Partial Least Squares (PLS): Taming High-Dimensional Data and Capturing Complex Relationships
Partial Least Squares (PLS) regression is a multivariate statistical technique used for modeling the relationships between predictor variables (X) and a response variable (Y).
It is particularly useful when dealing with datasets that have high dimensionality, multicollinearity, or noisy variables.
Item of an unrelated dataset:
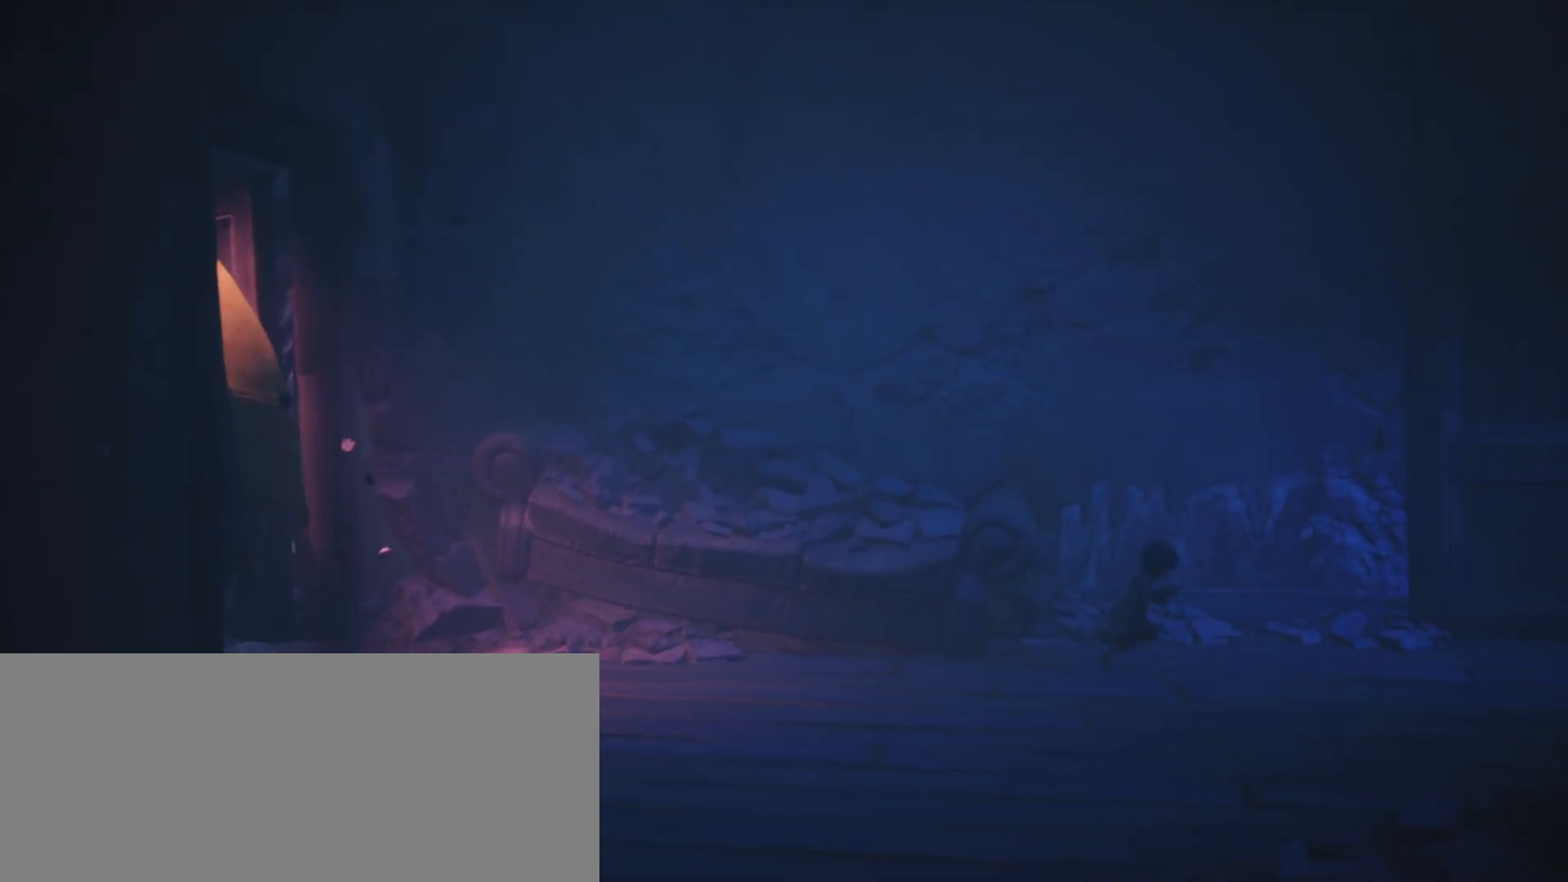
{"keys": ["d", "jump", "sprint"], "events": []}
PLS aims to find a set of latent variables, called components, that capture the most important information from both X and Y.
Mathematics of PLS Regression:
Let’s consider a scenario with N observations and p predictor variables (attributes) in X, and a single response variable Y. PLS constructs a set of orthogonal components, which are linear combinations of the original predictor variables:
- Weights Calculation: PLS starts by finding a weight vector wk that maximizes the covariance between X and Y. This is achieved through iterations of weight updates.
- Scores Calculation: Once wk is determined, the scores tk are calculated by projecting X onto wk.
- Residual Calculation: The residuals Ek (error) between Y and the scores tk are calculated.
- Loading Vector Calculation: The loading vector ck is calculated by regressing the residuals Ek on X.
- Update Weight Vector: The weight vector wk is updated by regressing the residuals Ek on the loading vector ck.
The process of calculating components, scores, and residuals is repeated iteratively to obtain additional components.
Advantages of PLS Regression:
- Dealing with Collinearity: PLS can effectively handle multicollinearity among predictor variables, making it suitable for high-dimensional datasets.
- Noise Reduction: PLS focuses on capturing the common variance between X and Y, which can help in reducing the impact of noisy variables.
- Dimensionality Reduction: PLS reduces the dimensionality of the data by creating a smaller set of components, which can improve model interpretability.